Hi, all. I`ve chewed over all that data Kenneth posted to the list last
week, and decided on how to rank villiages, towns, and cities in my new
generic domain system. I had been having difficulty deciding just how
much more prosperous a large city would be over a small town or village,
etc. Note the numbers here are meant to be linear. This is what I have
decided on until someone points out something wrong with it:

Realm Levels:
0: Hamlet ().
1: Villiage.
2-3: Town.
4-5: Large town ().
6-9: Small city (Proudglaive).
10-17: City (Aerele).
18-25: Large city (Free City of Ilien).
26+: Metropolis (Imperial City).

I started by assuming a villiage was only a level 1, while a medium city
was level 10 or higher. I just extrapolated the rest from there.

To create larger units to work with than individual towns and cities,
simply sum together all such settlements in the desired region. In this
way a province can be created out of a city, two towns, and 8 villages,
to create a level 25 or whatever province. Kingdoms can also be created
in this way.

Here is my Imperial City Metropolis. Note it is a level 50(!) city,
leaps and bounds beyond any other individual urban settlement in my
system. Note I have divided up the various districts of the Imperial
City into units of their own, instead of working with it as a whole.
This is because my current campaign is a small-scale role-playing
campaign in the IC. Other GMs could wrk with the IC as a single level 50
unit. Note I use the map that the old Online City project created.

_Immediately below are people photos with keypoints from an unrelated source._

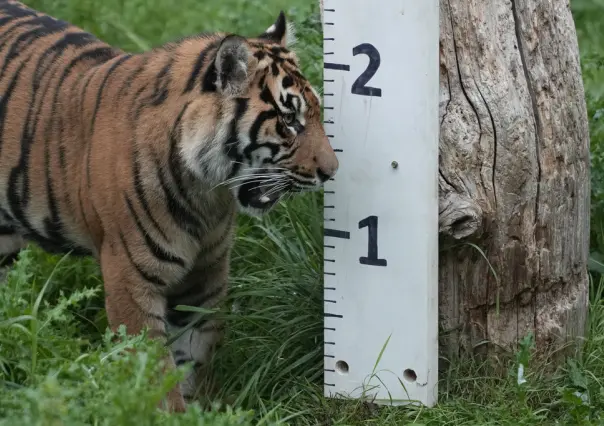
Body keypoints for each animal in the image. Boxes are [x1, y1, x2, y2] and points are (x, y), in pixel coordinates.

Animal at [0, 0, 338, 412]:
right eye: (289, 121)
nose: (332, 171)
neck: (205, 194)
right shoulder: (130, 280)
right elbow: (155, 372)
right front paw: (169, 413)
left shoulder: (205, 277)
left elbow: (195, 358)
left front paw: (201, 411)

Example: Imperial City(50).
Fishers Harbour(5)

Gold income is generated as follows: Since the realm levels are linear,
it is easy to simply add up all levels of a single type in a domain and
multiply that by the income per holding type. Note I am using Law as the
primary holding for population taxation, not the province holding itself
as in the boxed set. Also, I introduce the Conclave holding which is a
non-mebhaighl arcane holding meant for non-BR settings, and the Theatre
holding which represents large-scale performances such as plays,
circuses, concerts, etc. Theatres are of course meant for Bards and can
affect the loyalty of a population just as Temples can. Note also that
the incomes are meant to be by month instead of season. I am simply
following my "lowest common denominator" rule here. Tell me if you think
it is too little or too much. Here is the list:

Domain Income per Month:
Law: 100gc.
Temple: 75gc.
Guild: 200gc.
Conclave: 25gc.
Theatre: 50gc.
Source: 0gc.

There will be varaibles to the income. I am working out the details, but
it involves rolling against a DC every month to see if you get the base
income, get more, or get less. The DC is calculated based on
environmental conditions such as nearby warfare (which is a bad thing),
the alignment of the general population (chaoticness/lawfulness of the
general population can be a factor in the support of large institutions,
IMO), and the current season (autumn is a great time to tax, winter a
poor time, etc.). Then there are modifiers to the roll, based on how
skilled or powerful the regent is, how efficient the government style
is, and how heavily they want to squeeze money out of their people.
Here`s what I have so far:

Taxaton Mobifiers to Check:
Light: +4.
Moderate: +0.
Heavy: -6.
Severe: -10.

Seasonal Modifiers to DC:
Spring: +0.
Summer: +4.
Autumn: -6.
Winter: +8.

Alignment Modifiers to DC:
Lawful: -2.
Neutral: +0.
Chaotic: +2.

War Modifiers to DC:
Peace: +0.
War: +6.
Recovering: +2.
Long-term Peace: -4.

Each point rolled above or below the DC adds or removes (respectively)
5% to the total domain income for the turn. Example: The domain is 34
levels of Guilds, meaning base income is 6800gp for a single month. If
the Income DC is 22 and the player rolls a 25 after all modifiers, the
domain`s income is increased by 15% for that turn.

The GM is free to interpret this variation however they want. Not all
holdings in the domain have to share this same percentage variable
equally. It can be explained that some individual holdings do
exceptionally well or poor, while others may have performed only
average, as long as the overall variation is the above result. Likewise,
an increase of 25% may be a great treasure that the PC can easily find
on an adventure.

Also, the GM may reserve some of the increase or decrease in income to
introduce during that month as an adventure hook or reward. For example,
if a character`s domain looses 25% of it`s income one month, the GM
could use that by saying the treasury was robbed by a master thief who
left behind a cat`s-eye marble as a calling card. This could introduce a
new villian and throw the PC into an adventure to track down this master
thief and posibly get thier money back.